El artículo “We Are Still Underreacting on AI” subraya que la sociedad estadounidense, en particular el panorama político, no está respondiendo adecuadamente a los rápidos avances de la inteligencia artificial. Sostiene que las implicaciones de la IA van más allá de las preocupaciones tecnológicas y se extienden a cuestiones fundamentales de riqueza, trabajo, ciudadanía y pertenencia social, comparando estos cambios con transformaciones históricas como la Ilustración y la Revolución Industrial. El autor subraya la urgencia de abordar estos retos a través de una lente política, priorizando la vida cotidiana sobre el drama político.

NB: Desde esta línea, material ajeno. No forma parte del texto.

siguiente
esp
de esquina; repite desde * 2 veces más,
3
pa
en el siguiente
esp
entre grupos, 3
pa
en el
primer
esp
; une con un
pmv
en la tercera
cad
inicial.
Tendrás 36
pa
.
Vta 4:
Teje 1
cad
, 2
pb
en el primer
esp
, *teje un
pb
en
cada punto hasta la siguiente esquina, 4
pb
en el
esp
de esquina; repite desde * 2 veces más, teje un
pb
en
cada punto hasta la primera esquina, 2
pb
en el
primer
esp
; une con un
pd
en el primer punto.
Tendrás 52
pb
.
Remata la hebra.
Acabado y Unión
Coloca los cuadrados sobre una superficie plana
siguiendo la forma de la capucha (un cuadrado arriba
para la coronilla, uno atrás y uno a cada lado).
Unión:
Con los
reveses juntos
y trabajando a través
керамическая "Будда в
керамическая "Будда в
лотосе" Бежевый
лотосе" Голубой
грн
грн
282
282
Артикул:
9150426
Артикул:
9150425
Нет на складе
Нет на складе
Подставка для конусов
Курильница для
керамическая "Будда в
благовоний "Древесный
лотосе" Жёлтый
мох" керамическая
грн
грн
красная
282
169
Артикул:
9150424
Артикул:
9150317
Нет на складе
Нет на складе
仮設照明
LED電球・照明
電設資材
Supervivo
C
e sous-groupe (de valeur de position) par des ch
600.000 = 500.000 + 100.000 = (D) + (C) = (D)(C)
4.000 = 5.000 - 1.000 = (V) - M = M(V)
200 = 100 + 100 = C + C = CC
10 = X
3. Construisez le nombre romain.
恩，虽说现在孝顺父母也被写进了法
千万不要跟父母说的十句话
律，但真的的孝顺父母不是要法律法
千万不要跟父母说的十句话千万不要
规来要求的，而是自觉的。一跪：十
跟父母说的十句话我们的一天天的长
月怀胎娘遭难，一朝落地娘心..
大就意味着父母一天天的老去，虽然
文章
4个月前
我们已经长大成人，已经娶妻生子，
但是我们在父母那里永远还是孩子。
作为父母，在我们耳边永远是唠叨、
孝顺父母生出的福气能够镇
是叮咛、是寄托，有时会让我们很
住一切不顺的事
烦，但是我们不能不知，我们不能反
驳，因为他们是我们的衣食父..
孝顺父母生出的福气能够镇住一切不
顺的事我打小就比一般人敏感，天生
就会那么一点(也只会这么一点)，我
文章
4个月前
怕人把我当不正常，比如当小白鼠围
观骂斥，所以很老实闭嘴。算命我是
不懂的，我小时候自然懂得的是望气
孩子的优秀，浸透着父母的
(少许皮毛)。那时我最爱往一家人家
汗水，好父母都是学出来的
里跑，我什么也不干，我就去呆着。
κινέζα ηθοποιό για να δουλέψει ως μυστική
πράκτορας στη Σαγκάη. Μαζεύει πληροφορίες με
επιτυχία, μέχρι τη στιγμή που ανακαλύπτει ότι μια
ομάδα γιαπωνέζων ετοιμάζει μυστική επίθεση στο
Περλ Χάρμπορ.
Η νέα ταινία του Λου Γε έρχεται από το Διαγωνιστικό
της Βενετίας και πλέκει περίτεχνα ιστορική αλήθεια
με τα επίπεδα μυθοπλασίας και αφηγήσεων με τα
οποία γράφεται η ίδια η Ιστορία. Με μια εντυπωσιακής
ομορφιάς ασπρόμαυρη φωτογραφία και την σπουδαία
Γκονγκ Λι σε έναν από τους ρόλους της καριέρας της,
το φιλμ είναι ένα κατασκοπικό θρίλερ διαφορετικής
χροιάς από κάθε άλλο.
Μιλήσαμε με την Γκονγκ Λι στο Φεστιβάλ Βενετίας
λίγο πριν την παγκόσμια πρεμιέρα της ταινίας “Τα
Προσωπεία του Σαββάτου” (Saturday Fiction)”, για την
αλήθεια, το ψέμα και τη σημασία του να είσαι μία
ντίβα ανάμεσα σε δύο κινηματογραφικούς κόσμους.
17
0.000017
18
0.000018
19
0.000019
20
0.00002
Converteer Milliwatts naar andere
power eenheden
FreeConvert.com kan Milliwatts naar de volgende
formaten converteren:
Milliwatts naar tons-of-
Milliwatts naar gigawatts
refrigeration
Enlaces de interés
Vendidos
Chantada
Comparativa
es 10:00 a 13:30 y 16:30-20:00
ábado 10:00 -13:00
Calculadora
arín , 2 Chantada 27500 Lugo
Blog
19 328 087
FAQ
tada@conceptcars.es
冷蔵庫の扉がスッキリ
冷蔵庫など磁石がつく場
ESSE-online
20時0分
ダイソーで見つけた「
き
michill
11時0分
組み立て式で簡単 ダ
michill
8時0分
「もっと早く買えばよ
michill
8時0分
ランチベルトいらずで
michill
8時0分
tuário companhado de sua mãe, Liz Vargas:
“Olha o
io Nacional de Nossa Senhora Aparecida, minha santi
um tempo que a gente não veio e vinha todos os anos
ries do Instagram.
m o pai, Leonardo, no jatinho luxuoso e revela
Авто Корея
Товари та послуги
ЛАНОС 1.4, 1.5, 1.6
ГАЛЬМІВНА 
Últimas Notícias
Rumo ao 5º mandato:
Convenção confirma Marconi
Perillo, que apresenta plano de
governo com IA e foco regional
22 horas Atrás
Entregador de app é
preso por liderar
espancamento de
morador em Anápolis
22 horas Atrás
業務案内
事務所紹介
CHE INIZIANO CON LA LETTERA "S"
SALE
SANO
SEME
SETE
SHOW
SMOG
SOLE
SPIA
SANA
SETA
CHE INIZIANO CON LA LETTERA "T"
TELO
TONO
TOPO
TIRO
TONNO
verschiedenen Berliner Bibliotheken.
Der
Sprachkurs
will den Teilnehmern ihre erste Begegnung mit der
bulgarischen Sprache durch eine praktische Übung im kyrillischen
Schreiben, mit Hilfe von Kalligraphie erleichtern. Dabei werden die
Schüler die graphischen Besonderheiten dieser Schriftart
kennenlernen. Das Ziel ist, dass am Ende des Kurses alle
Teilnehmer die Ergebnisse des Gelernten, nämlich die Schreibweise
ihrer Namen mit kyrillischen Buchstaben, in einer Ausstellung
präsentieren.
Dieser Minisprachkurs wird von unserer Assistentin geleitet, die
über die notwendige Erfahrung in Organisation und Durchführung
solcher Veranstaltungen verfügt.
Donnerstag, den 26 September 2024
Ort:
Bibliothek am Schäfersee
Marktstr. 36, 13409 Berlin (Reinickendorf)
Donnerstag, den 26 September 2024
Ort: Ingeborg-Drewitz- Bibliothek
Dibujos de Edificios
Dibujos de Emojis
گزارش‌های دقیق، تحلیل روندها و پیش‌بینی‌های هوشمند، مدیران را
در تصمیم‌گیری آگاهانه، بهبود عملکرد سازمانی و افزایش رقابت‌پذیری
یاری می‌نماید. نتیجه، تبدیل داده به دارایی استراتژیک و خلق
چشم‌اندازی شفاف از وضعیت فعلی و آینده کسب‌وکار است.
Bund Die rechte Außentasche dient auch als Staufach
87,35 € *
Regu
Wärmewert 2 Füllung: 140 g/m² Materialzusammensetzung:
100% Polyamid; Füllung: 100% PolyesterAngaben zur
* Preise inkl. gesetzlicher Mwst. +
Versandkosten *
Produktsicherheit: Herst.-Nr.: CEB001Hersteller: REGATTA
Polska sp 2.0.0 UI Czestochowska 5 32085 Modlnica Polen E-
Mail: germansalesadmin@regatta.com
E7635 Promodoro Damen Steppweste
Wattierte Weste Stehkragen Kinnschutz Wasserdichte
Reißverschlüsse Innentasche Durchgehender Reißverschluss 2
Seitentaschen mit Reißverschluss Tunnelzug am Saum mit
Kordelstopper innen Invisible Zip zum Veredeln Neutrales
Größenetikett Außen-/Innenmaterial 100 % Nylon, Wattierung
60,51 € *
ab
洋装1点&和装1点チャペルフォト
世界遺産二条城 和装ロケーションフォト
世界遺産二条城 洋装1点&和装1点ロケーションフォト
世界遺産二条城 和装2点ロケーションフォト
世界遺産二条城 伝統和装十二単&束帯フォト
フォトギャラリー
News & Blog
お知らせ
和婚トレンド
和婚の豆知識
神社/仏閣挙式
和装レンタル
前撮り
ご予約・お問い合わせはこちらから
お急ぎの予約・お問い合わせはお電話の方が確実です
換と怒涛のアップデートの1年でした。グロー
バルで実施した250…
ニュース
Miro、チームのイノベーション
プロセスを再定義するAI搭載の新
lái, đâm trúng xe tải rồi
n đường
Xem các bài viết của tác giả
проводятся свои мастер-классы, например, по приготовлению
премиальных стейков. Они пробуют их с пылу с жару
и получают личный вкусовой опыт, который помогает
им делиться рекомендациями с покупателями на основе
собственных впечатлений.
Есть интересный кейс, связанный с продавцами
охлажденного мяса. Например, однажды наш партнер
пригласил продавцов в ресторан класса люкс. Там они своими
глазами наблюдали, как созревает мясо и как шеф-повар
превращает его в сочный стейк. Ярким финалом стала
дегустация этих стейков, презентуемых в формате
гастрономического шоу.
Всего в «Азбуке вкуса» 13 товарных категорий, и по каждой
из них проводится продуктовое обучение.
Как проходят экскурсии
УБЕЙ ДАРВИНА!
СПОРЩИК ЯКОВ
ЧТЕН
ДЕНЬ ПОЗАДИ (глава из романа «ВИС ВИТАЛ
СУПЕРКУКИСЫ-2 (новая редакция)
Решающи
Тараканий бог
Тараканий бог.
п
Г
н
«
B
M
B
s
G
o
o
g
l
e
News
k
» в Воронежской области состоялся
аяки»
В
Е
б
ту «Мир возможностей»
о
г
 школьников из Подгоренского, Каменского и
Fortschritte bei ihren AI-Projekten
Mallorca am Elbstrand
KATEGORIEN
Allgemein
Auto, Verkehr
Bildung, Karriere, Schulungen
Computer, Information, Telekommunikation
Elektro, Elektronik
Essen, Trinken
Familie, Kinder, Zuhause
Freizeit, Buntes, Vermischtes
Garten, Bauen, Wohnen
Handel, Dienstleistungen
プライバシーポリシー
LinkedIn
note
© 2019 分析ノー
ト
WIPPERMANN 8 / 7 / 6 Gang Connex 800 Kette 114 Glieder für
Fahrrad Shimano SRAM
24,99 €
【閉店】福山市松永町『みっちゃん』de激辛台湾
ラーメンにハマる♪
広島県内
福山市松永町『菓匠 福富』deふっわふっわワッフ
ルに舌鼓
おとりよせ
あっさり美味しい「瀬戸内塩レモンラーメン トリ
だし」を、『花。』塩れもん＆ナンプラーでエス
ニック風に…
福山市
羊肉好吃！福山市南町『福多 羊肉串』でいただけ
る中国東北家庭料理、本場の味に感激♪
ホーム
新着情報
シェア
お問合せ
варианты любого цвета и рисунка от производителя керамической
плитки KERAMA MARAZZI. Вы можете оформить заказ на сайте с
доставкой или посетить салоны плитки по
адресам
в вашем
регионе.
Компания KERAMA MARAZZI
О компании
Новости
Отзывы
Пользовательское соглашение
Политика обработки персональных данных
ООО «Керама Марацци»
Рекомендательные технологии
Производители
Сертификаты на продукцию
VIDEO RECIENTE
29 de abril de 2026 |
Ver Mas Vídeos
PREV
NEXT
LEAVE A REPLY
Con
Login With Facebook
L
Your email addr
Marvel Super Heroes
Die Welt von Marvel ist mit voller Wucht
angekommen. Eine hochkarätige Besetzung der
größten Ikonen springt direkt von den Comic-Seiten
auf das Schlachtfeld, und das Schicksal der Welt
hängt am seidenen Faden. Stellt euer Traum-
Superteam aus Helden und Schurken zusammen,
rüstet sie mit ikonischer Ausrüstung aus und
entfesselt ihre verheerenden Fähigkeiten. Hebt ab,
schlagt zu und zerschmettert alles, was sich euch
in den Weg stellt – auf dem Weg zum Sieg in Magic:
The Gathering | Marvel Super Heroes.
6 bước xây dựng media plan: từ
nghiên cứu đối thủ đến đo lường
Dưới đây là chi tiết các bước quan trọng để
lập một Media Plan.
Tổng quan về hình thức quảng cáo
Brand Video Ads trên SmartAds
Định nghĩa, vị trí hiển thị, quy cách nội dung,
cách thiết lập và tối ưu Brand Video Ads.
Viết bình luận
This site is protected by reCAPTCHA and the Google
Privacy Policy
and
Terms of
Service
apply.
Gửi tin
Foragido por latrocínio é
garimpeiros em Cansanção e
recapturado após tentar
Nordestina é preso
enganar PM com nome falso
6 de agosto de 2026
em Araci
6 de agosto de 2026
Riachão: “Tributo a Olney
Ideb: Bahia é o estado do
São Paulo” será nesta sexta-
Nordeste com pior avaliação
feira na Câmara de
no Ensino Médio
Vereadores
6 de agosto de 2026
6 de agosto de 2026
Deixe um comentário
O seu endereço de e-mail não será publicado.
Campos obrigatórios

El artículo advierte de que los cambios que traerá consigo la IA se producirán a un ritmo sin precedentes, afectando a diversos aspectos de la vida en menos tiempo del que se tarda en terminar el bachillerato. Destaca el reto de liderazgo al que se enfrentan los líderes mundiales, especialmente el Presidente de Estados Unidos, para gestionar el impacto de la IA y garantizar que beneficie a la sociedad. El artículo hace un llamamiento para que se pase de debatir los méritos de la IA a configurar activamente sus implicaciones sociales y políticas.
El autor insiste en que la tecnología en sí no es intrínsecamente buena o mala, sino que su impacto depende de cómo se utilice y de quién la controle. Hay una necesidad acuciante de conversaciones más profundas sobre la IA en la esfera política, y el autor se compromete a contribuir a este diálogo antes de que se produzcan cambios sustanciales.